* **WORK INSTRUCTION**
Copy the entries exactly. Their pictures do not belong in the copy.

==== PROVIDED DATA ====

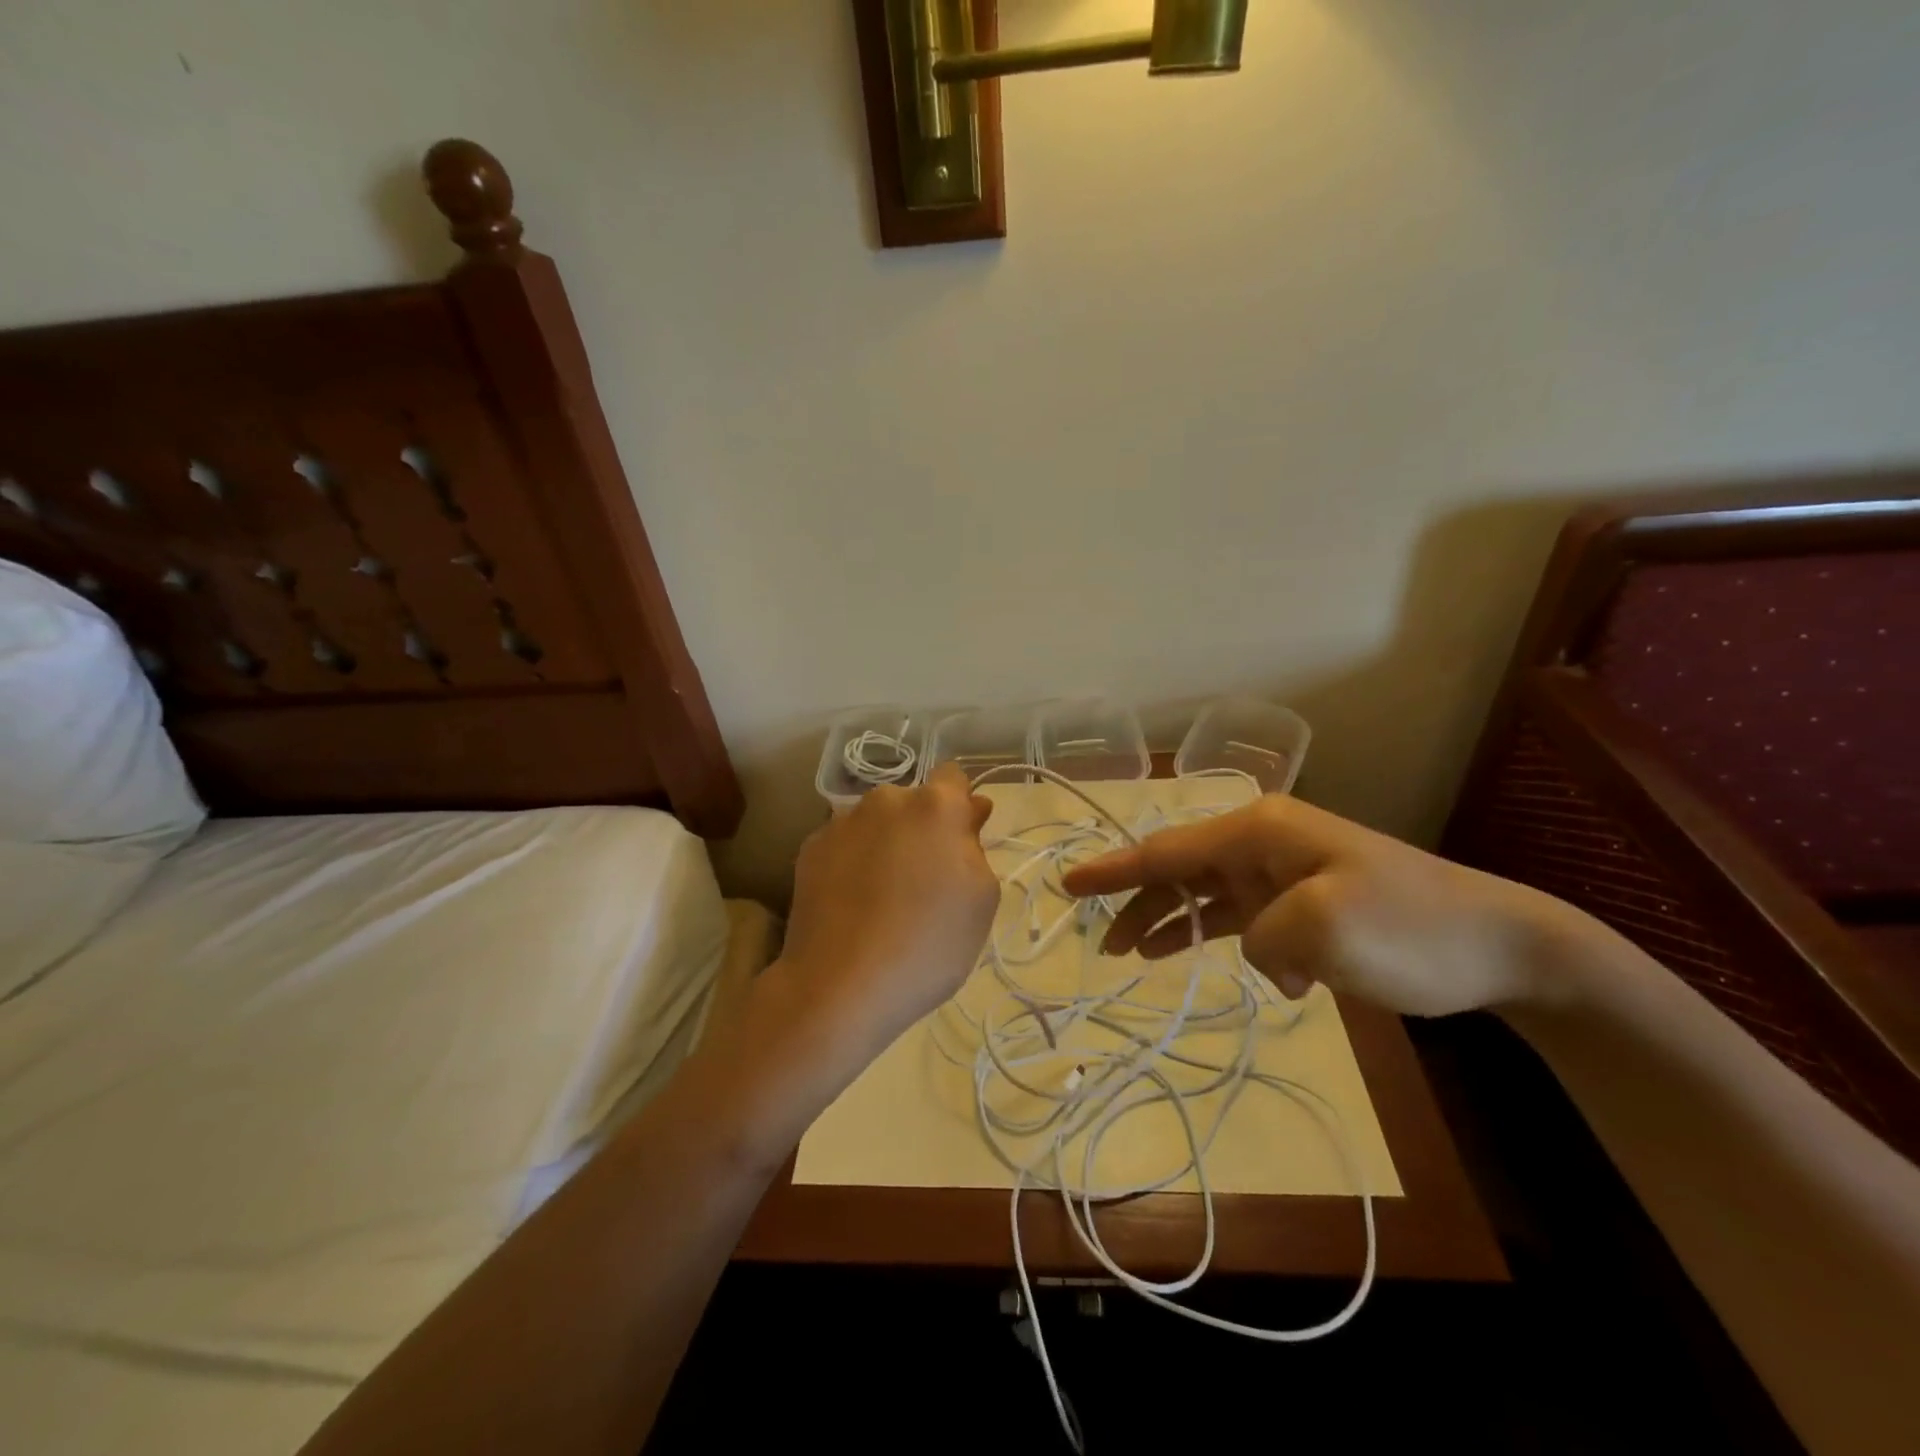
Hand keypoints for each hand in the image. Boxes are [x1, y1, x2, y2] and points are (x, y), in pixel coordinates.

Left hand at [765, 763, 999, 1067]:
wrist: (838, 986)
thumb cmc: (927, 944)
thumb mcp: (981, 899)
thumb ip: (976, 844)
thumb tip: (968, 812)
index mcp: (934, 805)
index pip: (954, 777)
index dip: (961, 807)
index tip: (962, 842)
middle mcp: (884, 800)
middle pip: (912, 802)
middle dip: (922, 828)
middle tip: (924, 879)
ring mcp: (841, 823)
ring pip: (876, 823)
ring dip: (885, 842)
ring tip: (882, 896)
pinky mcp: (809, 849)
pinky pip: (844, 844)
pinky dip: (852, 862)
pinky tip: (852, 904)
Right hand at [1061, 794, 1593, 1017]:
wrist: (1504, 946)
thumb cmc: (1410, 929)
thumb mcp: (1323, 930)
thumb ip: (1259, 936)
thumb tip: (1254, 948)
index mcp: (1260, 831)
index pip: (1167, 849)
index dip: (1113, 870)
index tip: (1069, 883)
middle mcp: (1264, 842)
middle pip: (1179, 869)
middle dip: (1137, 903)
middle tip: (1101, 943)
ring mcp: (1285, 871)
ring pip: (1206, 893)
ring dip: (1171, 922)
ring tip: (1132, 954)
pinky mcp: (1305, 902)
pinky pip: (1243, 917)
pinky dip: (1225, 940)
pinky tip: (1236, 972)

====

* **EXERCISE RESPONSE**
Hand keypoints for each hand in the image. Boxes are [x1, y1, x2, y2] and points are (x, y), in pixel coordinates.

Left hand at [765, 763, 999, 1067]:
wrist: (838, 986)
thumb cmc: (927, 944)
thumb mcp: (981, 899)
thumb ip: (976, 844)
thumb tip: (968, 812)
index mcp: (934, 805)
index pip: (954, 777)
index dip: (961, 807)
index tip: (962, 842)
middle mcp: (884, 800)
middle pip: (912, 802)
middle dip: (922, 828)
middle tip: (924, 879)
ring mcp: (841, 823)
ring pip: (876, 823)
ring dip: (885, 842)
ring tip: (882, 896)
pinky mcp: (809, 849)
pinky pip: (844, 844)
pinky dip: (852, 862)
pinky tip: (852, 904)
Right hand at [1061, 794, 1593, 1017]:
wrist: (1504, 946)
thumb cmc: (1410, 929)
thumb mcp: (1323, 930)
thumb ip: (1259, 936)
thumb tip: (1254, 948)
index mcp: (1260, 831)
index pip: (1167, 849)
index dip: (1113, 870)
index tip: (1069, 883)
middle mcp: (1264, 842)
middle pip: (1179, 869)
middle dip: (1137, 903)
middle tip: (1101, 943)
ring mcp: (1285, 871)
ring pip: (1206, 893)
ring dip: (1171, 922)
ring tip: (1132, 954)
pinky mcp: (1305, 902)
pinky pip: (1243, 917)
pinky dip: (1225, 940)
pinky tip: (1236, 972)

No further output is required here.